- [TASK GOAL] Which lines of the entries contain the string "filterUnits"? Copy each of them.

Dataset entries
========================================

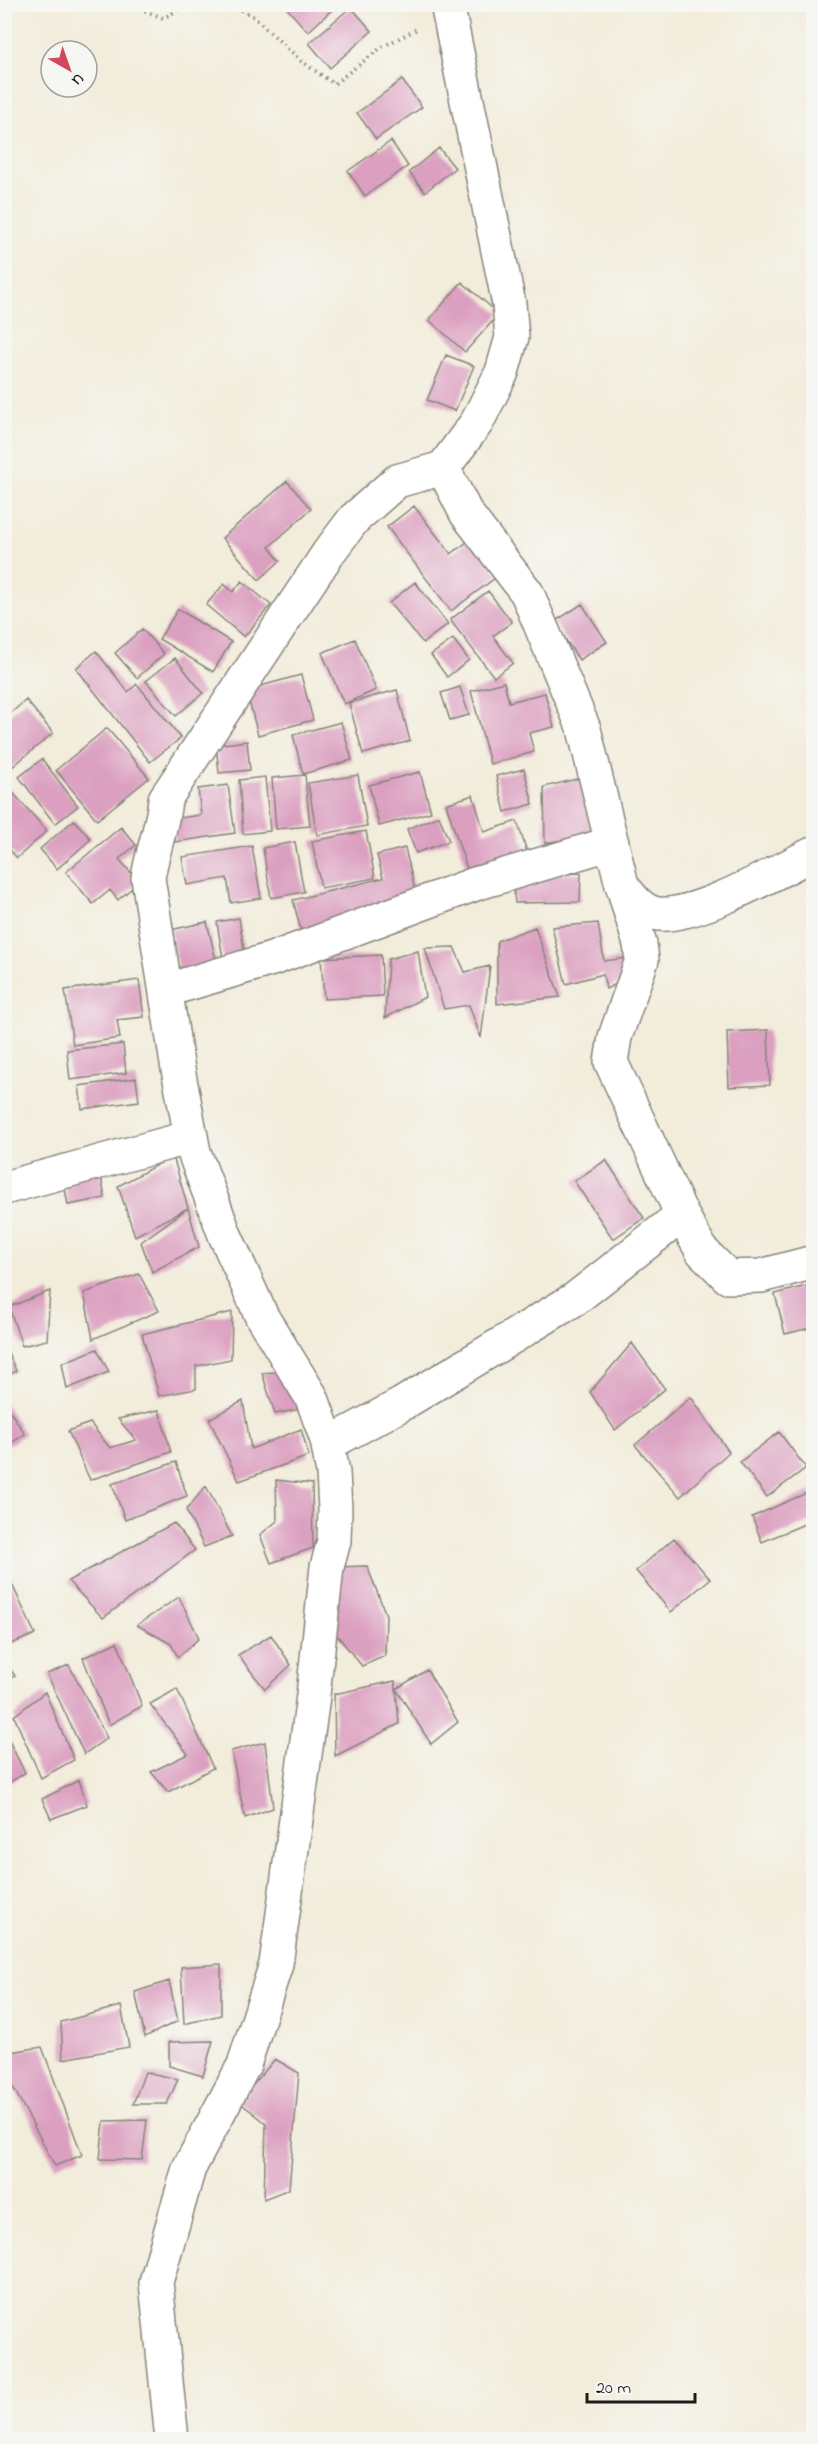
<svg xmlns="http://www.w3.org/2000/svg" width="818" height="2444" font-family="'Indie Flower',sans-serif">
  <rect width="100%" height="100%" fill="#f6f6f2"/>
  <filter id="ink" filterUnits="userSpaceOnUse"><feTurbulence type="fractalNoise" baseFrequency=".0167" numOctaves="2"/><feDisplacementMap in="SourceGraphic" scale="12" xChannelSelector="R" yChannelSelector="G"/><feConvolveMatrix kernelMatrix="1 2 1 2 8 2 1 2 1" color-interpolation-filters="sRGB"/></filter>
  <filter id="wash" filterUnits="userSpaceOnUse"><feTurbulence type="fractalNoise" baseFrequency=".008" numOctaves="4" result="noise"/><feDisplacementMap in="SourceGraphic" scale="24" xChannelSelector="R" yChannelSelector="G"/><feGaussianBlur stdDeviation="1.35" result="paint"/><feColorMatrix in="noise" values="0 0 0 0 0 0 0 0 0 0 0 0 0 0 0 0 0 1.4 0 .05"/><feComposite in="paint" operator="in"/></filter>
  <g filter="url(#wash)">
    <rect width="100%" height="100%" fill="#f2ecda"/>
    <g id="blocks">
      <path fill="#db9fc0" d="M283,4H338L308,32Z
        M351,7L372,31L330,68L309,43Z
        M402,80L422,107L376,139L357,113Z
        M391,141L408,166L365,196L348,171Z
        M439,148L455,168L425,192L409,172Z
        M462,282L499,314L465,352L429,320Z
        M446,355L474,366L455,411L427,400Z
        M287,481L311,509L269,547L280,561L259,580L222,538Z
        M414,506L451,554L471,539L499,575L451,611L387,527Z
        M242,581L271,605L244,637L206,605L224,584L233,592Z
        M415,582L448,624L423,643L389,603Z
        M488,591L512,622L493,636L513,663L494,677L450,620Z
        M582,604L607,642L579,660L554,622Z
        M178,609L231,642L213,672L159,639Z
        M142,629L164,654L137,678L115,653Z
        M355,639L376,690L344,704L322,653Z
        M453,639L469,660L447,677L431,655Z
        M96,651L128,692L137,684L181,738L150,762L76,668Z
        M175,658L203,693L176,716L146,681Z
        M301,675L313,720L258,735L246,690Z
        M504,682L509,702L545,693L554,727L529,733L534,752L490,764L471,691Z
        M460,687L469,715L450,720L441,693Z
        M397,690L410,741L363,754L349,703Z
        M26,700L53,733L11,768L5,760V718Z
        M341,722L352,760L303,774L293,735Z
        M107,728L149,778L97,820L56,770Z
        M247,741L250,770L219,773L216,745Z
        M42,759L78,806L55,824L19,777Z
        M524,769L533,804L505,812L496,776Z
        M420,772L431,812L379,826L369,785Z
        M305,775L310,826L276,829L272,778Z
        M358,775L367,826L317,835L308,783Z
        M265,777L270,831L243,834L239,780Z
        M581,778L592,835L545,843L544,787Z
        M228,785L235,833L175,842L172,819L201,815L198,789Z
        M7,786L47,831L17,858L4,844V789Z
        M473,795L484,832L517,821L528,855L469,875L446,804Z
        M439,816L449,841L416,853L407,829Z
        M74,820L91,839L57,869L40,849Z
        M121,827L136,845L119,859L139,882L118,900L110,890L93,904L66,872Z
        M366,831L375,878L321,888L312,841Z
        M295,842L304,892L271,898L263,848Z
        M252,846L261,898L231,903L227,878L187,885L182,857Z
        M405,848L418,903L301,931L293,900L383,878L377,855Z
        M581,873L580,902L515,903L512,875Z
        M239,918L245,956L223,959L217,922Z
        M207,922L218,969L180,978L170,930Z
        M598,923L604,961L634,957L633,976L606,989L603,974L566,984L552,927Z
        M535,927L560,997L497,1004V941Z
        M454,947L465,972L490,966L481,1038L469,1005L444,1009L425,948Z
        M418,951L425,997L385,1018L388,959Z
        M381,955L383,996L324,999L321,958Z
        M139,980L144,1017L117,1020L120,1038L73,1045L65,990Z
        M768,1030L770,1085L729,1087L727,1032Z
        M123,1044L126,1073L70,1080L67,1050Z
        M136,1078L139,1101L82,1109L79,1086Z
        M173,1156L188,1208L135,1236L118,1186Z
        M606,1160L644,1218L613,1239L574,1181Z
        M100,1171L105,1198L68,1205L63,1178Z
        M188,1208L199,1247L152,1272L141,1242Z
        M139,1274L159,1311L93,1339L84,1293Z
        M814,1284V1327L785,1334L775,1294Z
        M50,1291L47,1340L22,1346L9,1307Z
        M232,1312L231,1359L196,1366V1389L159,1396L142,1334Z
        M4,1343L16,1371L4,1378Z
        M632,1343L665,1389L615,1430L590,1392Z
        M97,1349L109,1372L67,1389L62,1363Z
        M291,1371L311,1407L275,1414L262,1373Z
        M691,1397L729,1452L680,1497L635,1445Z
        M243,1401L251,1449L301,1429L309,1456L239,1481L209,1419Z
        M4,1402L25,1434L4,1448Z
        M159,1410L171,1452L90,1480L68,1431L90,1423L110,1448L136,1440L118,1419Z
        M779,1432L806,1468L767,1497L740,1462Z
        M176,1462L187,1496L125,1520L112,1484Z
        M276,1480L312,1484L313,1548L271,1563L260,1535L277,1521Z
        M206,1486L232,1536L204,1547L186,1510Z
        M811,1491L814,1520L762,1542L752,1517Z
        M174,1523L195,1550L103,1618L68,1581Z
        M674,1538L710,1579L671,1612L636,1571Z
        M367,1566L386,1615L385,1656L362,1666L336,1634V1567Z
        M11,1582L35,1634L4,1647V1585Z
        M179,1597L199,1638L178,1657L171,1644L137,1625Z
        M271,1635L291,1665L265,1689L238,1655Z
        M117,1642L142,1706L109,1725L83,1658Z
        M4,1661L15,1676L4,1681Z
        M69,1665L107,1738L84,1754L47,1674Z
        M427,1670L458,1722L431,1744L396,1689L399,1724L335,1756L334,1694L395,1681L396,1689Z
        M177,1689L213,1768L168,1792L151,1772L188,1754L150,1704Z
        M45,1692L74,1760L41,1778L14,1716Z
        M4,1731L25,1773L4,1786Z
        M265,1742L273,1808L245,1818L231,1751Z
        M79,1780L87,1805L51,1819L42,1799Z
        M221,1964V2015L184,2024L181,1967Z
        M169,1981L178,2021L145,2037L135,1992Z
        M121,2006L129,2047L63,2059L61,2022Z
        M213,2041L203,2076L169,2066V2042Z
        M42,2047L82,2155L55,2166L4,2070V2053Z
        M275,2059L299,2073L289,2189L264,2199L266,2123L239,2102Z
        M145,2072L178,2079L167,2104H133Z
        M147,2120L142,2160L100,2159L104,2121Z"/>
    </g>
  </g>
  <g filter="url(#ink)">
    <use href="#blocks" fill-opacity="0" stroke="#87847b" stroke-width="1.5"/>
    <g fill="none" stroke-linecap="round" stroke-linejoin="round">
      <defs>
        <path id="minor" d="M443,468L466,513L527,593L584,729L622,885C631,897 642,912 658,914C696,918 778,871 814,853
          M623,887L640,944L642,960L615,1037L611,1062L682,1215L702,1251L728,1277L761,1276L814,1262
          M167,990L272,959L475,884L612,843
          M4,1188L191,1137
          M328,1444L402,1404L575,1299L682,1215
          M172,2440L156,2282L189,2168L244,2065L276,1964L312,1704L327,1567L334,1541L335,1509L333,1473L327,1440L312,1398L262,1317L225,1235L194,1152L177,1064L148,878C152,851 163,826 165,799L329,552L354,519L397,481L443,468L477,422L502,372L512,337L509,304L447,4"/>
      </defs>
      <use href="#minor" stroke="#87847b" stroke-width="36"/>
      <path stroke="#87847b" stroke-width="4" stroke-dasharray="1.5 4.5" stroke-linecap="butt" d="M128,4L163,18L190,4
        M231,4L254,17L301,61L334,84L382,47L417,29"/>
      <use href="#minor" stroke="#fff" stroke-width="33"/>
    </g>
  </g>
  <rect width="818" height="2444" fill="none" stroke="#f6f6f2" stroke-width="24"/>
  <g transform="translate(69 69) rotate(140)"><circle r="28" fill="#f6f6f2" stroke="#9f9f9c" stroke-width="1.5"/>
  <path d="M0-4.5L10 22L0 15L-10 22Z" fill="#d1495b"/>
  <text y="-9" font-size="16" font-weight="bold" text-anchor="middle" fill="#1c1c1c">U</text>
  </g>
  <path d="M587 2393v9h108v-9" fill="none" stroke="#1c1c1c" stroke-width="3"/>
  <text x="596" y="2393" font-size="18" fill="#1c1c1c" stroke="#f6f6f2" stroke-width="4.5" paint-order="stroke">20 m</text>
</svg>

========================================

- [ANSWER SECTION]
  <filter id="ink" filterUnits="userSpaceOnUse"><feTurbulence type="fractalNoise" baseFrequency=".0167" numOctaves="2"/><feDisplacementMap in="SourceGraphic" scale="12" xChannelSelector="R" yChannelSelector="G"/><feConvolveMatrix kernelMatrix="1 2 1 2 8 2 1 2 1" color-interpolation-filters="sRGB"/></filter>
  <filter id="wash" filterUnits="userSpaceOnUse"><feTurbulence type="fractalNoise" baseFrequency=".008" numOctaves="4" result="noise"/><feDisplacementMap in="SourceGraphic" scale="24" xChannelSelector="R" yChannelSelector="G"/><feGaussianBlur stdDeviation="1.35" result="paint"/><feColorMatrix in="noise" values="0 0 0 0 0 0 0 0 0 0 0 0 0 0 0 0 0 1.4 0 .05"/><feComposite in="paint" operator="in"/></filter>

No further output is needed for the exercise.